A Russian style cuisine prepared in two hours

SIOUX CITY, Iowa - Students in Western Iowa Tech's culinary program prepared their best international meals for their final.

"This really puts to test all the different things that they've learned and then it's applied in a very unique way," says Chef Brett McCarthy, program coordinator. 

Students had two hours to prepare a Russian-inspired recipe that they could all sit down and eat together for their final presentation.

"Oh, yeah this is a lot better than any test I've ever taken," says Justin Aguirre, culinary student.
 
They've prepared the whole school year for this, and their progression has not gone unnoticed.

"It's been a great journey. From watching them not being able to hold their knives properly to not being able to read a recipe.

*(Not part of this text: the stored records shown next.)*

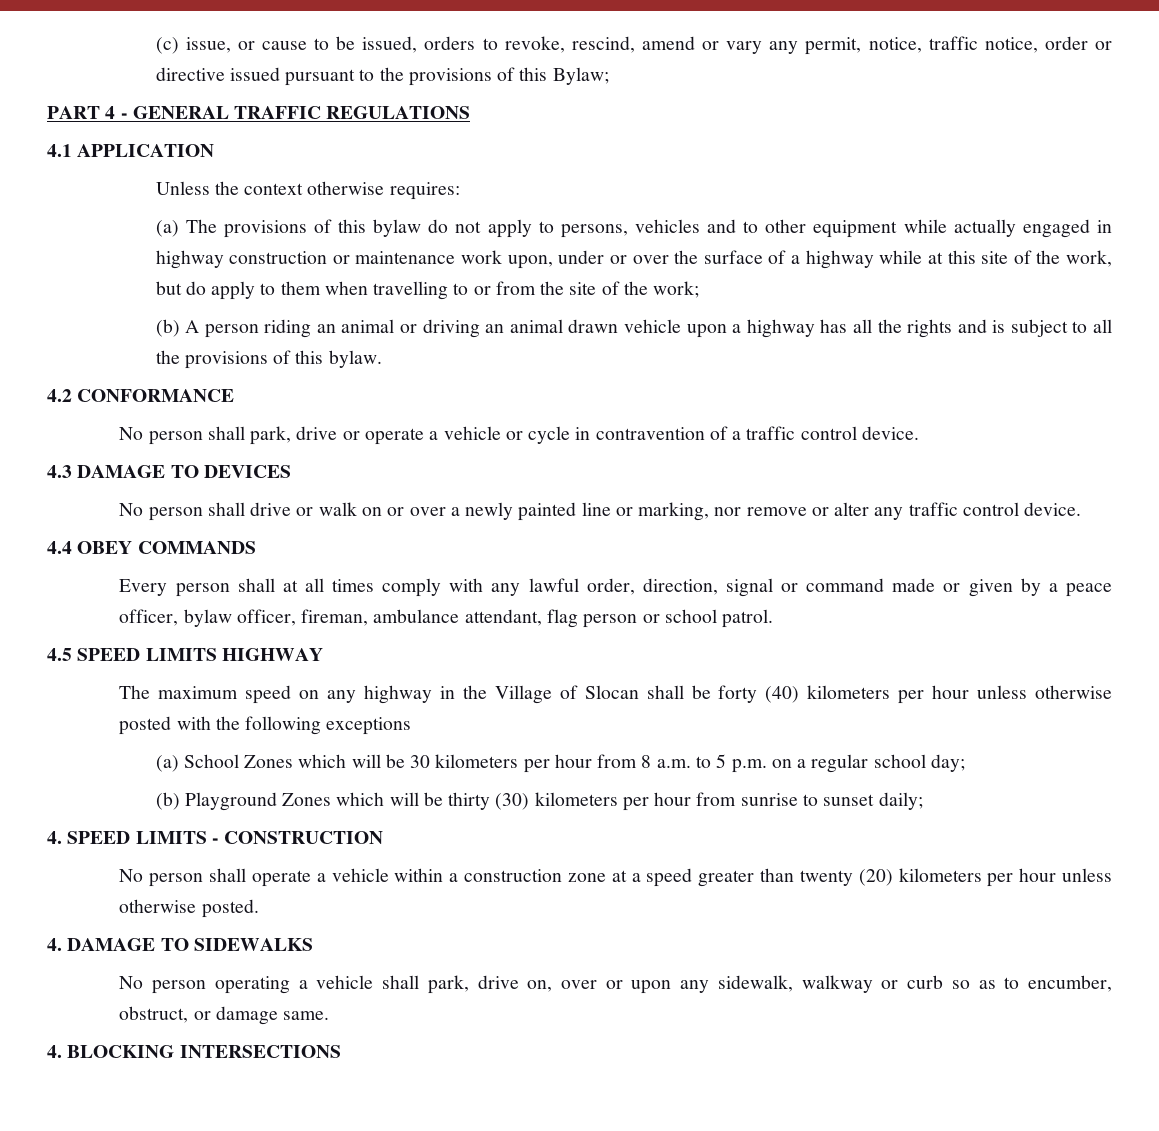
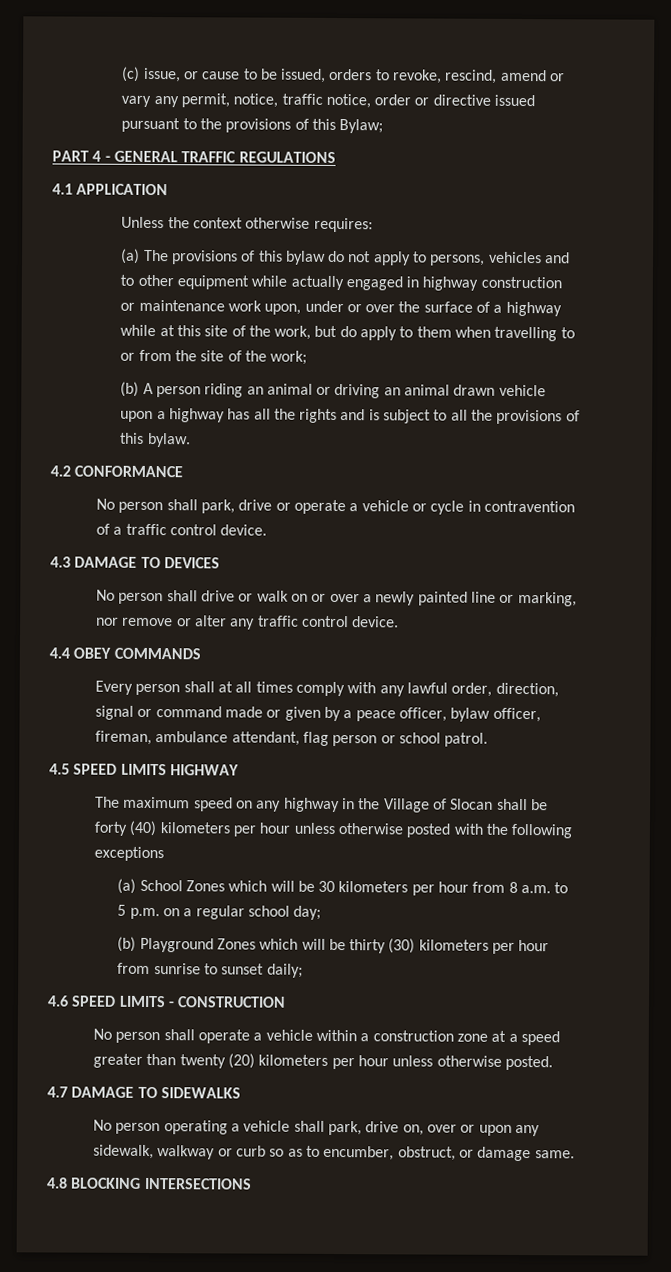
[47,831,62,844] 4. -> [47,995,69,1007] 4.6
[47,938,62,951] 4. -> [47,1086,68,1098] 4.7
[47,1045,62,1058] 4. -> [47,1177,68,1189] 4.8

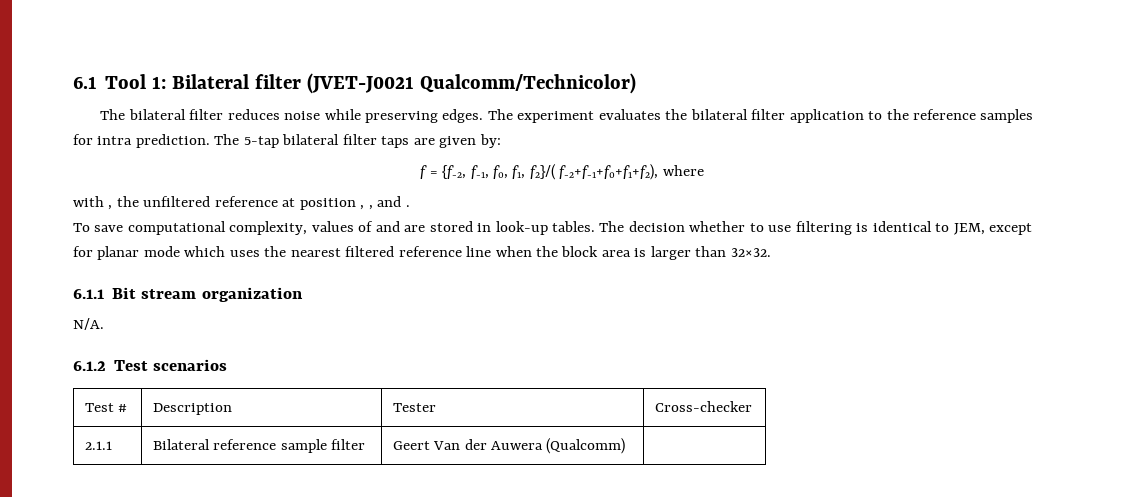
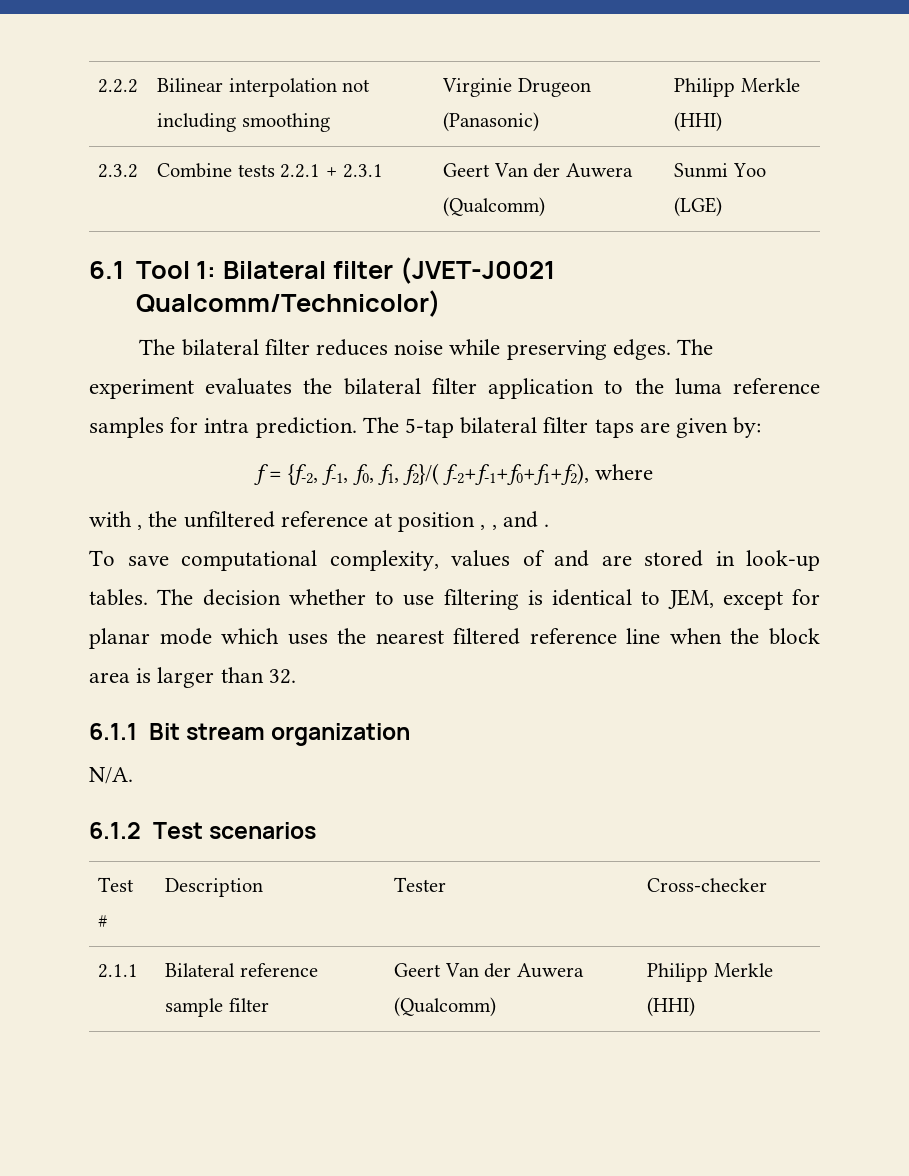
(73, 82) none -> [98,79,139,93] [157,78,371,97] [157,113,330,132] [442,78,591,97] [443,112,540,132] [674,78,800,97] [674,112,723,132] [98,164,139,178] [157,163,383,178] [443,163,634,178] [443,197,546,217] [674,163,766,178] [674,197,723,217] 2.2.2 | Bilinear interpolation not including smoothing | Virginie Drugeon (Panasonic) | Philipp Merkle (HHI) // 2.3.2 | Combine tests 2.2.1 + 2.3.1 | Geert Van der Auwera (Qualcomm) | Sunmi Yoo (LGE) //
(909, 114) none -> [674,378,722,395] luma
[730,248,771,257] 32×32. -> [268,669,296,684] 32.
(626, 446) none -> [647,963,773,982] [647,997,696,1017] Philipp Merkle (HHI)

Like, 'here's your recipe, go do it,' and they do it," says Chef Nick Gunn, professor. 

Jamie Perez asks, "What was the most challenging part for you?"
"Knife skills. Freshman year,' says Renae Oolman, student
 
Hours of technique and crafting the culinary arts; a program that's landed hundreds of these young chefs jobs straight out of college.

They've had the privilege of learning from some of the best staff at McCarthy and Bailey's, M's on 4th, and Wells Blue Bunny. In fact, you can find a graduate of this program or a current student working at around 30 different restaurants in the Sioux City area.

Many of these soon-to-be graduates have already landed jobs at Disney World, Northwest College, Mercy, Main and Abbey, and more.

So next time you go out for a meal in the Siouxland area, your food may very well be prepared by someone in this graduating class.

"I love just making something different every day. No two days have been the same, it's been really fun learning different things, learning to cook from different countries," says Oolman.
 
"I enjoy cooking, it's my passion. I love learning different techniques of cooking and stuff. I've just loved cooking since I was little," says Charlie McIntosh, student.